Due to financial concerns, we will be doing without lawyers for now. We have no assets to split. Just a car that I pay for but got put into his name due to credit scores. We own no house and our retirement funds are tied to his name due to how they were constructed by former employers, they cannot be split to me (government pensions.....from a sheriffs department...tricky stuff that). What I am entitled to, from the Army I would get without him anyway. So that is all good. If there becomes a need down the road I will get a lawyer, I just don't want to spend thousands for nothing. My kids are all adults and living on their own, its just me now, and even though I have done it all myself since moving to his town, its weird to realize I am ALL BY MYSELF. Weird, for the first time in my life and after 24 years of marriage, I am on my own. Gunna take some getting used to I think.......
I've been down that road too, and it is very scary. Our divorce was very amicable; however, the two years since has not been. Luckily I had a great divorce lawyer who I can contact whenever the need arises and get free advice which has helped me out in a few situations. If you ever need someone to vent to, I'm here for you! And you are much stronger than you realize!
here's to a whole new chapter in your life. I hope that it's an exciting one for you in time. I'll be keeping you in my prayers.
While you wouldn't get an immediate payout from those pensions, you are most likely able to receive a share of the pensions when your husband retires. Get that in the court order. Also, if he paid into Social Security, you can qualify under his work record if you don't remarry. It doesn't affect his benefit at all. So, when you're ready to retire, check his SS against yours, and file under the better benefit.
I'm already working on the military one, which it turns out he may not qualify for.......as for the ss, I don't need to claim that in the divorce do I?
No. I just got my first ss payment this month. I got far more under my deceased husband's account than my own. They actually take the initiative to compare your payouts both ways when they talk to you in a phone interview.
I don't want to be the jerk here....and take everything, I just want to be done. Everyone says I'll be sorry.......I just can't see how. I have a solid plan in place to grant me financial freedom to recreate a retirement be fall, and own my own home free and clear on two years. (There are advantages to Detroit). I don't need him.
Were you contributing to a pension or retirement account during those 24 years? If so, he'll get part of yours and you'll get part of his, so to speak.
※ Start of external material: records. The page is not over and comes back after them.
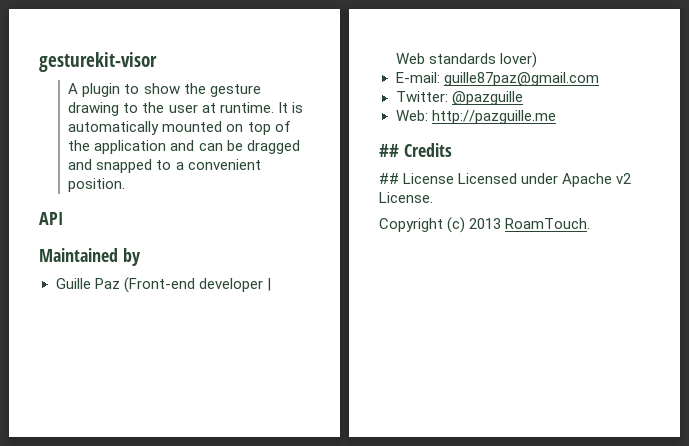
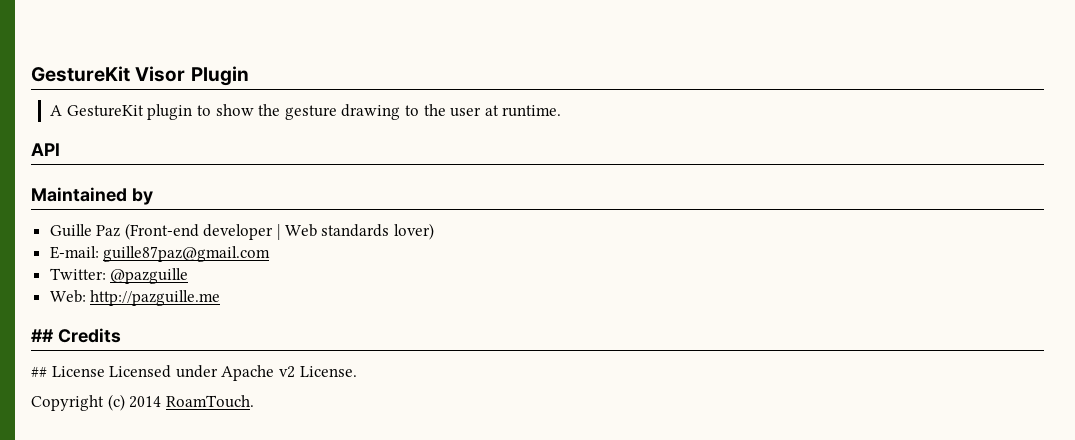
[39,52,157,72] gesturekit-visor -> [31,66,249,86] GestureKit Visor Plugin
(79, 88) none -> [66,105,144,117] GestureKit
[277,102,303,113] [68,121,291,135] [68,140,300,154] [68,159,261,173] [68,178,126,192] It is automatically mounted on top of the application and can be dragged and snapped to a convenient position. -> (562, 111) none
[469,218,502,229] 2013 -> [129,396,162,408] 2014

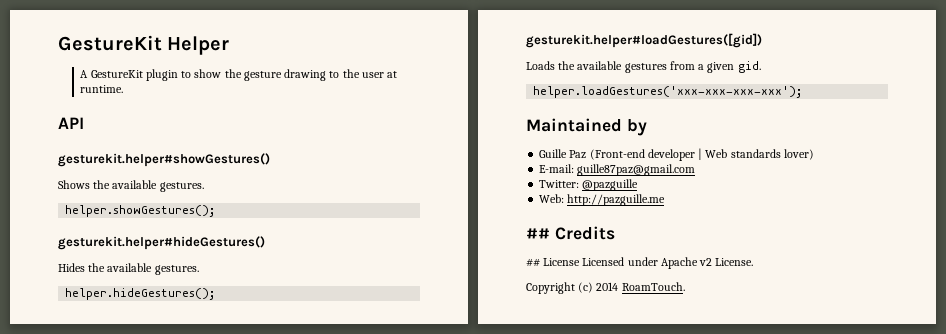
[31,66,249,86] GestureKit Visor Plugin -> [58,35,230,55] GestureKit Helper
(60, 149) none -> [58,153,270,167] [58,180,204,192] [65,205,216,217] [58,236,265,250] [58,263,199,275] [65,288,216,300] [526,33,762,48] [526,61,761,73] [533,86,803,98] // gesturekit.helper#showGestures() // Shows the available gestures. // helper.showGestures(); // gesturekit.helper#hideGestures() // Hides the available gestures. // helper.hideGestures(); // gesturekit.helper#loadGestures([gid]) // Loads the available gestures from a given gid. // helper.loadGestures('xxx-xxx-xxx-xxx');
Realistically, whoever has the greater assets in retirement will supplement the other if either of you asks for it. As for taking everything, marriage is a partnership. Both of your incomes and assets are marital property. It's not that you (or he) is 'taking' anything. You're just splitting the marital assets; and retirement accounts and pensions are marital assets. These are things you acquired as a couple, not individuals. Also, plans change, sometimes for the worse. If everything works out the way you've planned, and you end up financially stable at retirement, you can always gift the payments back to him. Or save it for your kids.
wldywall~The one thing that my attorney did for me was make sure that I got half of my ex-husband's retirement, but he does not get any of my retirement. To protect yourself, it might be worth getting a free consultation.